|Courtesy of Colorado State University|
It was a very merry holiday season at Colorado State University, which received a $42.5 million gift from philanthropists John and Leslie Malone to build the Institute for Biologic Translational Therapies--a research facility where veterinarians and physicians will work together to develop stem cell therapies and other regenerative technologies.
The donation is the largest cash gift in CSU's history, according to a press release issued by the university. The Malones' gift was inspired in part by their own dressage horses, which have benefited from stem cell treatments they received to relieve stressed joints. The couple wanted to provide a way for veterinarians to translate such advancements into therapies for people.
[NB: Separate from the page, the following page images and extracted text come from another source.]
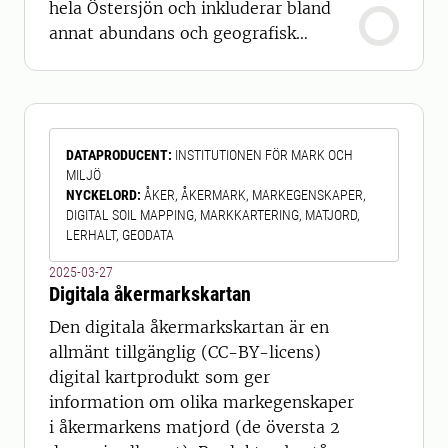
hela Östersjön och inkluderar bland
annat abundans och geografisk
distribution av torsk och
skrubbskädda, samt fångade fiskars
längd, vikt, ålder, kön och
könsmognad. Expeditionerna
DATAPRODUCENT
:
INSTITUTIONEN FÖR MARK OCH
genomförs två gånger årligen (i
MILJÖ
kvartal 1 och 4). Undersökningen är ett
NYCKELORD
:
ÅKER, ÅKERMARK, MARKEGENSKAPER,
internationellt samarbete mellan flera
DIGITAL SOIL MAPPING, MARKKARTERING, MATJORD,
Östers
LERHALT, GEODATA
2025-03-27
Digitala åkermarkskartan
Den digitala åkermarkskartan är en
allmänt tillgänglig (CC-BY-licens)
digital kartprodukt som ger
information om olika markegenskaper
i åkermarkens matjord (de översta 2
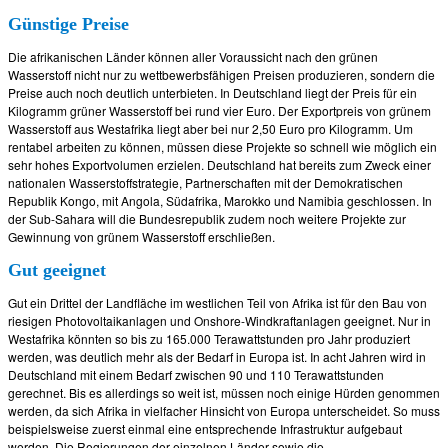
Günstige Preise
Die afrikanischen Länder können aller Voraussicht nach den grünen
Wasserstoff nicht nur zu wettbewerbsfähigen Preisen produzieren, sondern die
Preise auch noch deutlich unterbieten. In Deutschland liegt der Preis für ein
Kilogramm grüner Wasserstoff bei rund vier Euro. Der Exportpreis von grünem
Wasserstoff aus Westafrika liegt aber bei nur 2,50 Euro pro Kilogramm. Um
rentabel arbeiten zu können, müssen diese Projekte so schnell wie möglich ein
sehr hohes Exportvolumen erzielen. Deutschland hat bereits zum Zweck einer
nationalen Wasserstoffstrategie, Partnerschaften mit der Demokratischen
Republik Kongo, mit Angola, Südafrika, Marokko und Namibia geschlossen. In
der Sub-Sahara will die Bundesrepublik zudem noch weitere Projekte zur
Gewinnung von grünem Wasserstoff erschließen.
Gut geeignet
Gut ein Drittel der Landfläche im westlichen Teil von Afrika ist für den Bau von
riesigen Photovoltaikanlagen und Onshore-Windkraftanlagen geeignet. Nur in
Westafrika könnten so bis zu 165.000 Terawattstunden pro Jahr produziert
werden, was deutlich mehr als der Bedarf in Europa ist. In acht Jahren wird in
Deutschland mit einem Bedarf zwischen 90 und 110 Terawattstunden
gerechnet. Bis es allerdings so weit ist, müssen noch einige Hürden genommen
werden, da sich Afrika in vielfacher Hinsicht von Europa unterscheidet. So muss
beispielsweise zuerst einmal eine entsprechende Infrastruktur aufgebaut
werden. Die Regierungen der einzelnen Länder sowie die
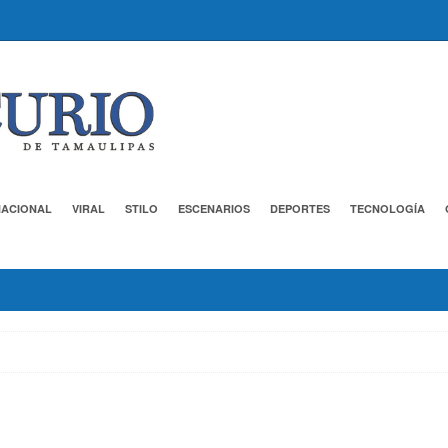
NACIONAL
VIRAL
STILO
ESCENARIOS
DEPORTES
TECNOLOGÍA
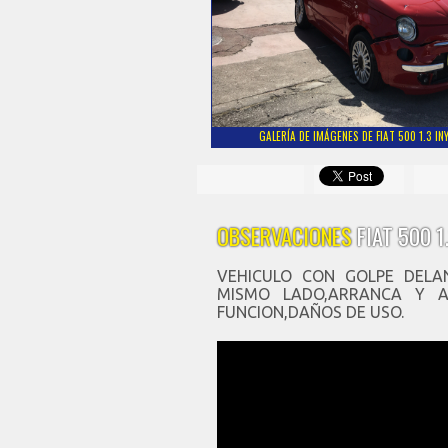
GALERÍA DE IMÁGENES DE FIAT 500 1.3 IN
OBSERVACIONES
FIAT 500 1
VEHICULO CON GOLPE DELA
MISMO LADO,ARRANCA Y AN
FUNCION,DAÑOS DE USO.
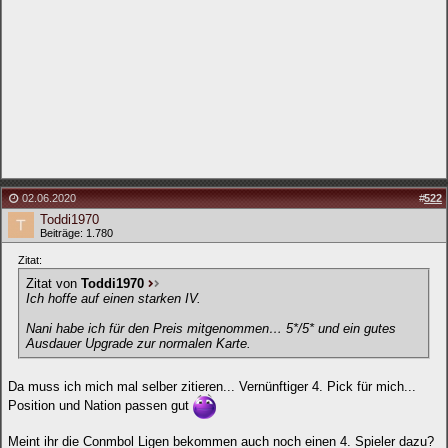
02.06.2020
#
522
Toddi1970
Beiträge: 1.780
Zitat:
Zitat von
Toddi1970
Ich hoffe auf einen starken IV.
Nani habe ich für den Preis mitgenommen… 5*/5* und ein gutes
Ausdauer Upgrade zur normalen Karte.
Da muss ich mich mal selber zitieren... Vernünftiger 4. Pick für mich...
Position und Nation passen gut
Meint ihr die Conmbol Ligen bekommen auch noch einen 4. Spieler dazu?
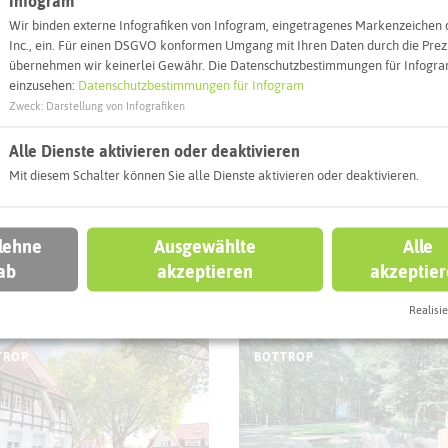
Infogram
Wir binden externe Infografiken von Infogram, eingetragenes Markenzeichen 
Inc., ein. Für einen DSGVO konformen Umgang mit Ihren Daten durch die Prezi
übernehmen wir keinerlei Gewähr. Die Datenschutzbestimmungen für Infogram
e Hohe Mark
einstein Boulderha
einzusehen:
Datenschutzbestimmungen für Infogram
Zweck
:
Darstellung von Infografiken
L
GLADBECK
Alle Dienste aktivieren oder deaktivieren
Mit diesem Schalter können Sie alle Dienste aktivieren oder deaktivieren.
 lehne
Ausgewählte
Alle
ab
akzeptieren
akzeptie
ugplatz Loemühle
Freibad Gladbeck
Realisie
TROP
BOTTROP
"We think this whole area of research is very exciting in what it portends for humans and animals," John Malone said in the release. "When you say, 'Who's in the best position to do something about this?'--to take cutting-edge research and apply it pragmatically to the problems we see that people and horses are encountering on a day-to-day basis--it became pretty logical. CSU was the right place to go."
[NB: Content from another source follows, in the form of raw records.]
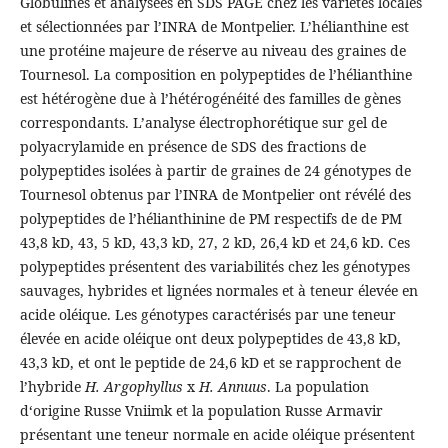
Globulines et analysées en SDS PAGE chez les variétés locales
et sélectionnées par l’INRA de Montpelier. L’hélianthine est
une protéine majeure de réserve au niveau des graines de
Tournesol. La composition en polypeptides de l’hélianthine
est hétérogène due à l’hétérogénéité des familles de gènes
correspondants. L’analyse électrophorétique sur gel de
polyacrylamide en présence de SDS des fractions de
polypeptides isolées à partir de graines de 24 génotypes de
Tournesol obtenus par l’INRA de Montpelier ont révélé des
polypeptides de l’hélianthinine de PM respectifs de de PM
43,8 kD, 43, 5 kD, 43,3 kD, 27, 2 kD, 26,4 kD et 24,6 kD. Ces
polypeptides présentent des variabilités chez les génotypes
sauvages, hybrides et lignées normales et à teneur élevée en
acide oléique. Les génotypes caractérisés par une teneur
élevée en acide oléique ont deux polypeptides de 43,8 kD,
43,3 kD, et ont le peptide de 24,6 kD et se rapprochent de
l’hybride
H. Argophyllus
x
H. Annuus
. La population
d‘origine Russe Vniimk et la population Russe Armavir
présentant une teneur normale en acide oléique présentent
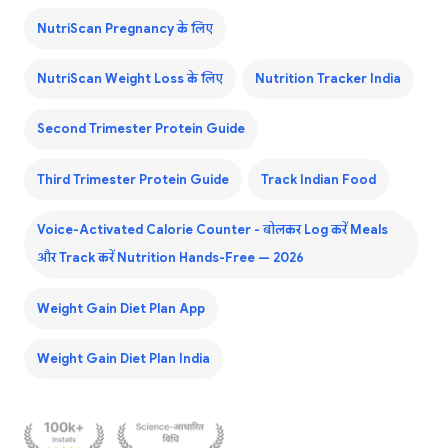
NutriScan Pregnancy के लिए
NutriScan Weight Loss के लिए
Nutrition Tracker India
Second Trimester Protein Guide
Third Trimester Protein Guide
Track Indian Food
Voice-Activated Calorie Counter - बोलकर Log करें Meals
और Track करें Nutrition Hands-Free — 2026
Weight Gain Diet Plan App
Weight Gain Diet Plan India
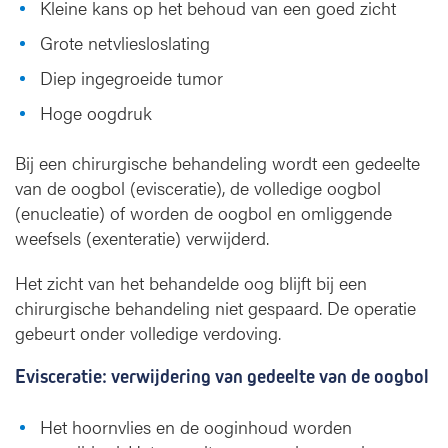
Kleine kans op het behoud van een goed zicht
Grote netvliesloslating
Diep ingegroeide tumor
Hoge oogdruk
Bij een chirurgische behandeling wordt een gedeelte
van de oogbol (evisceratie), de volledige oogbol
(enucleatie) of worden de oogbol en omliggende
weefsels (exenteratie) verwijderd.
Het zicht van het behandelde oog blijft bij een
chirurgische behandeling niet gespaard. De operatie
gebeurt onder volledige verdoving.
Evisceratie: verwijdering van gedeelte van de oogbol
Het hoornvlies en de ooginhoud worden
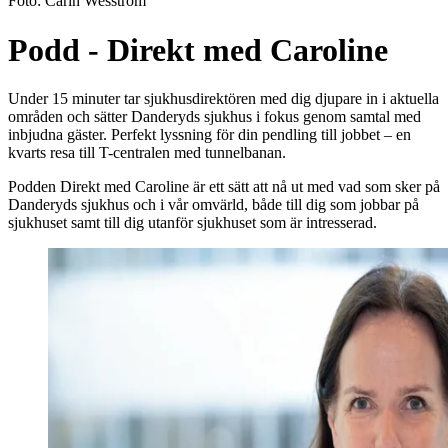
Foto:
Carin Wesström
Podd - Direkt med Caroline
Under 15 minuter tar sjukhusdirektören med dig djupare in i aktuella
områden och sätter Danderyds sjukhus i fokus genom samtal med
inbjudna gäster. Perfekt lyssning för din pendling till jobbet – en
kvarts resa till T-centralen med tunnelbanan.
Podden Direkt med Caroline är ett sätt att nå ut med vad som sker på
Danderyds sjukhus och i vår omvärld, både till dig som jobbar på
sjukhuset samt till dig utanför sjukhuset som är intresserad.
John Malone, chairman of Liberty Global Media, is a giant in the cable television industry, where he has amassed a fortune of $7.4 billion, according to Forbes. He is also the nation's largest private landowner, owning 2.2 million acres in 7 states, including Colorado, where he and his wife maintain a large horse farm.
The gift will be used to construct a new building on campus containing laboratories, advanced surgical suites and conference facilities, according to the university. It follows close on the heels of another gift from the Malones--a $6 million donation in 2013 that has been used largely to fund research in gene therapy, stem cells and specialized tissue replacement for equine athletes. The veterinarians working on these therapies believe they might also prove useful in treating people with arthritis and orthopedic injuries.
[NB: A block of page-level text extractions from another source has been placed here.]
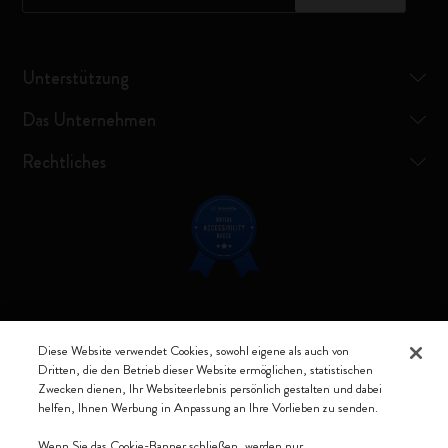
Unterstützung
Das Unternehmen
Rechtliches
Verbunden bleiben
Diese Website verwendet Cookies, sowohl eigene als auch von
Dritten, die den Betrieb dieser Website ermöglichen, statistischen
Zwecken dienen, Ihr Websiteerlebnis persönlich gestalten und dabei
helfen, Ihnen Werbung in Anpassung an Ihre Vorlieben zu senden.
Moleskine ® ist ein eingetragenes Warenzeichen von Moleskine Srl a
Wenn Sie das Cookie-Banner schließen, werden nur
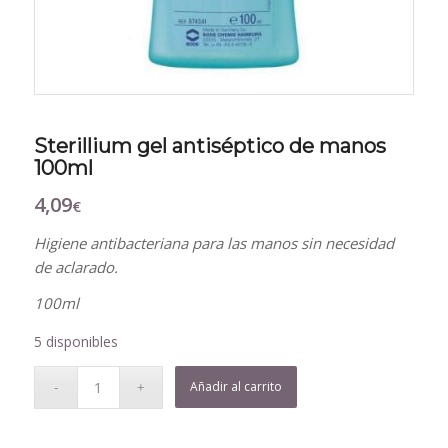
Sterillium gel antiséptico de manos
100ml
4,09
€
Higiene antibacteriana para las manos sin necesidad
de aclarado.
100ml
5 disponibles
Añadir al carrito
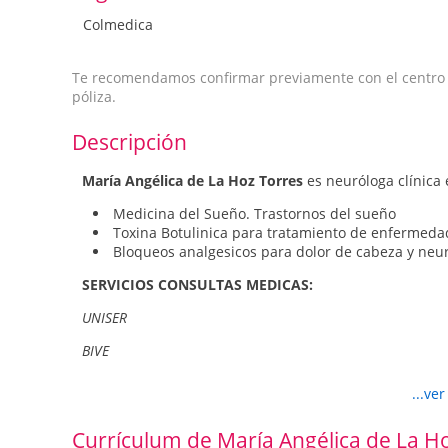
Colmedica
Te recomendamos confirmar previamente con el centro qu
póliza.
Descripción
María Angélica de La Hoz Torres
es neuróloga clínica 
Medicina del Sueño. Trastornos del sueño
Toxina Botulinica para tratamiento de enfermeda
Bloqueos analgesicos para dolor de cabeza y neur
SERVICIOS CONSULTAS MEDICAS:
UNISER
BIVE
COOPROSALUD
...ve
FUNDACION DE LA MUJER
Currículum de María Angélica de La H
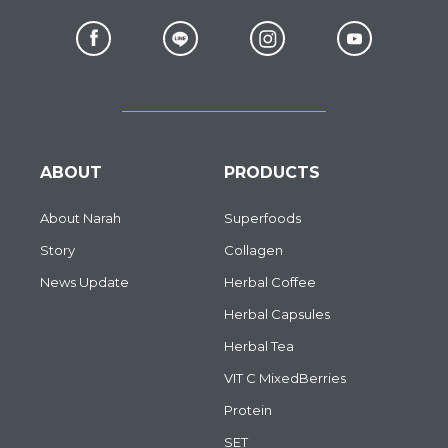
ABOUT
PRODUCTS
About Narah
Superfoods
Story
Collagen
News Update
Herbal Coffee
Herbal Capsules
Herbal Tea
VIT C MixedBerries
Protein
SET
"We've really gone through a transformation in recent years, with more participation in human medicine," said CSU veterinarian Wayne McIlwraith, leader of the Orthopaedic Research Center, in the release. "This has occurred because of the comparability of equine joints and equine joint problems with human joint problems, extending into tendon and ligament injuries, which are big concerns in both humans and horses. This new institute takes us to another level with all of this work."